Scientists: Maybe Don't Eat Your Placenta?

Warning: Very graphic, possibly lunch-reversing photograph at bottom of this story. Don't scroll further down unless you can handle it.

I'm happily childless, but the eating of the placenta is all the rage among moms my age for a variety of reasons: Placenta is good for you, helps you bond with your baby, can help fend off postpartum depression... right?
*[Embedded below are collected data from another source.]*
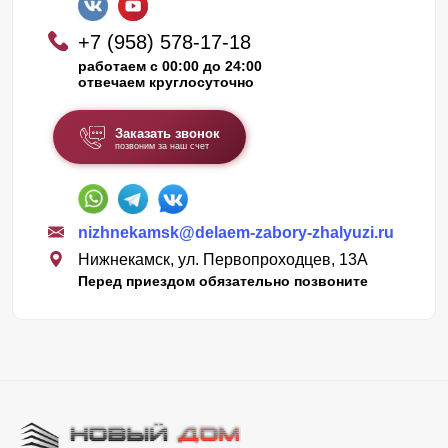
+7 (958) 578-17-18
работаем с 00:00 до 24:00
отвечаем круглосуточно
Заказать звонок
позвоним за наш счет
nizhnekamsk@delaem-zabory-zhalyuzi.ru
Нижнекамск, ул. Первопроходцев, 13А
Перед приездом обязательно позвоните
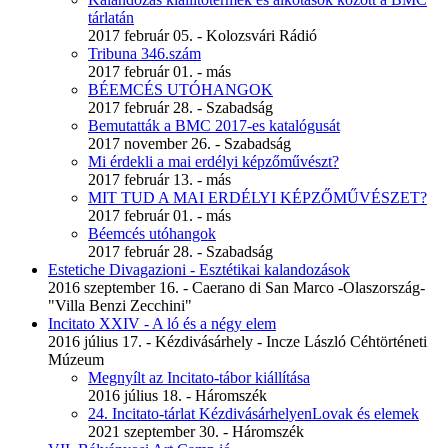
tárlatán
2017 február 05. - Kolozsvári Rádió
Tribuna 346.szám
2017 február 01. - más
BÉEMCÉS UTÓHANGOK
2017 február 28. - Szabadság
Bemutatták a BMC 2017-es katalógusát
2017 november 26. - Szabadság
Mi érdekli a mai erdélyi képzőművészt?
2017 február 13. - más
MIT TUD A MAI ERDÉLYI KÉPZŐMŰVÉSZET?
2017 február 01. - más
Béemcés utóhangok
2017 február 28. - Szabadság
Estetiche Divagazioni - Esztétikai kalandozások
2016 szeptember 16. - Caerano di San Marco -Olaszország-
"Villa Benzi Zecchini"
Incitato XXIV - A ló és a négy elem
2016 július 17. - Kézdivásárhely - Incze László Céhtörténeti
Múzeum
Megnyílt az Incitato-tábor kiállítása
2016 július 18. - Háromszék
24. Incitato-tárlat KézdivásárhelyenLovak és elemek
2021 szeptember 30. - Háromszék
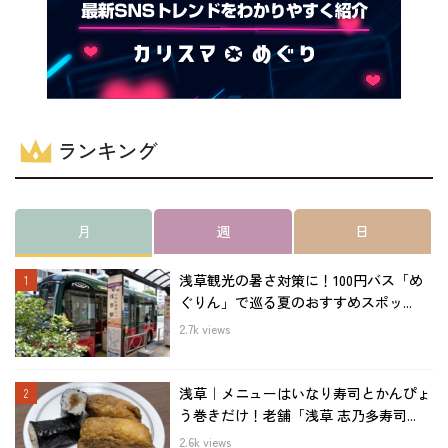
ランキング
月
週
日
浅草観光の暑さ対策に！100円バス「め
ぐりん」で巡る夏のおすすめスポッ...
2.7k views
浅草｜メニューはいなり寿司とかんぴょ
う巻きだけ！老舗「浅草 志乃多寿司...
2.6k views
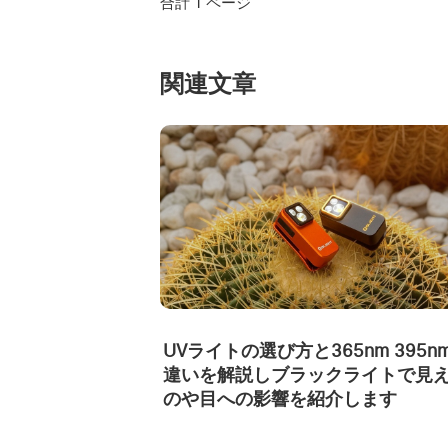
合計 1 ページ
関連文章
UVライトの選び方と365nm 395n
違いを解説しブラックライトで見
のや目への影響を紹介します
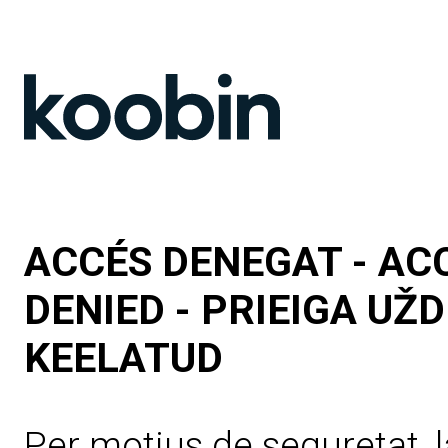
ACCÉS DENEGAT - AC
DENIED - PRIEIGA UŽ
KEELATUD
Per motius de seguretat, l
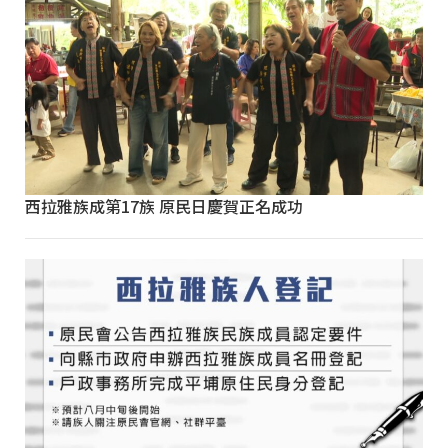
西拉雅族成第17族 原民日慶賀正名成功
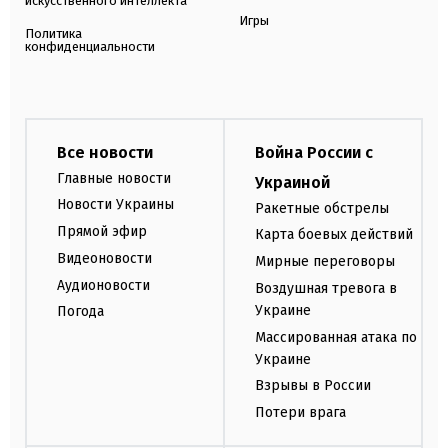
искусственного интеллекта
Игры
Политика
конфиденциальности
Все новости
Война России с
Главные новости
Украиной
Новости Украины
Ракетные обстрелы
Прямой эфир
Карта боевых действий
Видеоновости
Мирные переговоры
Аудионовости
Воздушная тревога в
Украине
Погода
Массированная атака по
Украине
Взрывы в России
Потери врага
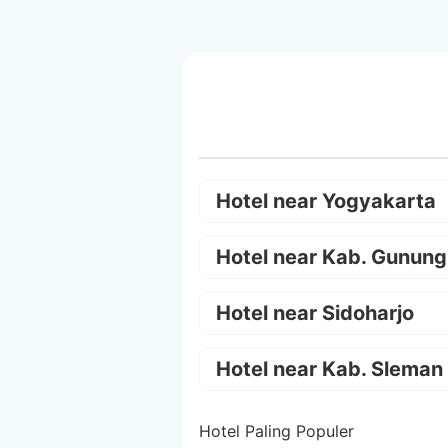
Hotel near Yogyakarta
Hotel near Kab. Gunung
Hotel near Sidoharjo
Hotel near Kab. Sleman
Hotel Paling Populer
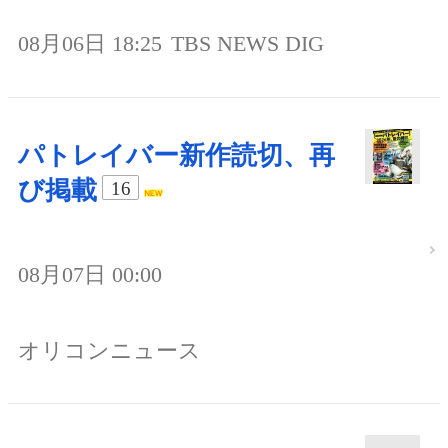
08月06日 18:25
TBS NEWS DIG
パトレイバー新作読切、再
び掲載
16
08月07日 00:00
オリコンニュース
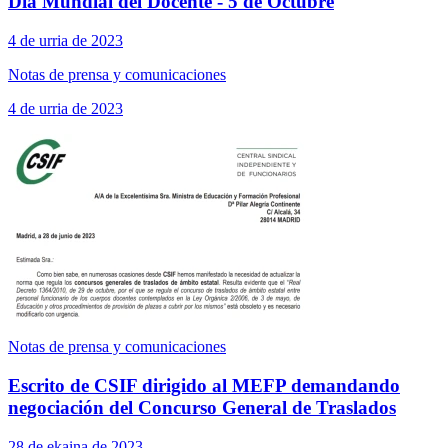
Día Mundial del Docente - 5 de Octubre
4 de urria de 2023
Notas de prensa y comunicaciones
4 de urria de 2023
Notas de prensa y comunicaciones
Escrito de CSIF dirigido al MEFP demandando
negociación del Concurso General de Traslados
28 de ekaina de 2023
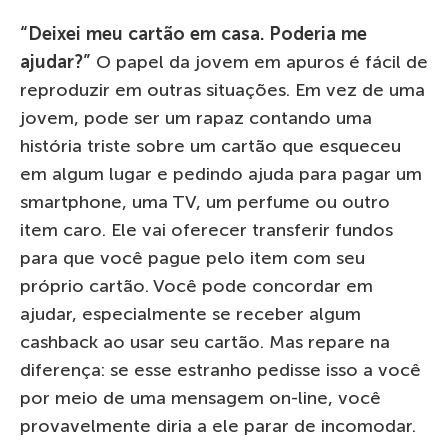
“Deixei meu cartão em casa. Poderia me
ajudar?”
O papel da jovem em apuros é fácil de
reproduzir em outras situações. Em vez de uma
jovem, pode ser um rapaz contando uma
história triste sobre um cartão que esqueceu
em algum lugar e pedindo ajuda para pagar um
smartphone, uma TV, um perfume ou outro
item caro. Ele vai oferecer transferir fundos
para que você pague pelo item com seu
próprio cartão. Você pode concordar em
ajudar, especialmente se receber algum
cashback ao usar seu cartão. Mas repare na
diferença: se esse estranho pedisse isso a você
por meio de uma mensagem on-line, você
provavelmente diria a ele parar de incomodar.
Not so much.

While most mammals do consume their placenta after childbirth, and various cultures have touted its health benefits for centuries, a new study shows that it might be more of a placebo effect than anything else.

The study by the University of Nevada, Las Vegas and published in the journal Women and Birth shows that eating placenta capsules had "little to no effect on postpartum mood, maternal bonding, or fatigue, when compared to a placebo."

Researchers told Science magazine they want to do more rigorous testing on placenta eating, and admitted that ingesting placenta "is capable of influencing maternal hormone levels and that could provide some kind of therapeutic effect," but hard evidence of such positive impacts eluded them.

This is the second hit to the placenta-eating trend in recent years.

In 2015, Northwestern Medicine reviewed 10 studies on the practice, and "did not turn up any human or animal data to support the common claims that eating the placenta — either raw, cooked or encapsulated — offers protection against postpartum depression, reduces post-delivery pain, boosts energy, helps with lactation, promotes skin elasticity, enhances maternal bonding or replenishes iron in the body."

So moms: Before you're guilt-tripped by a crunchy neighbor into making a placenta pâté or placenta fruit smoothie, know that medical evidence is on your squeamish side.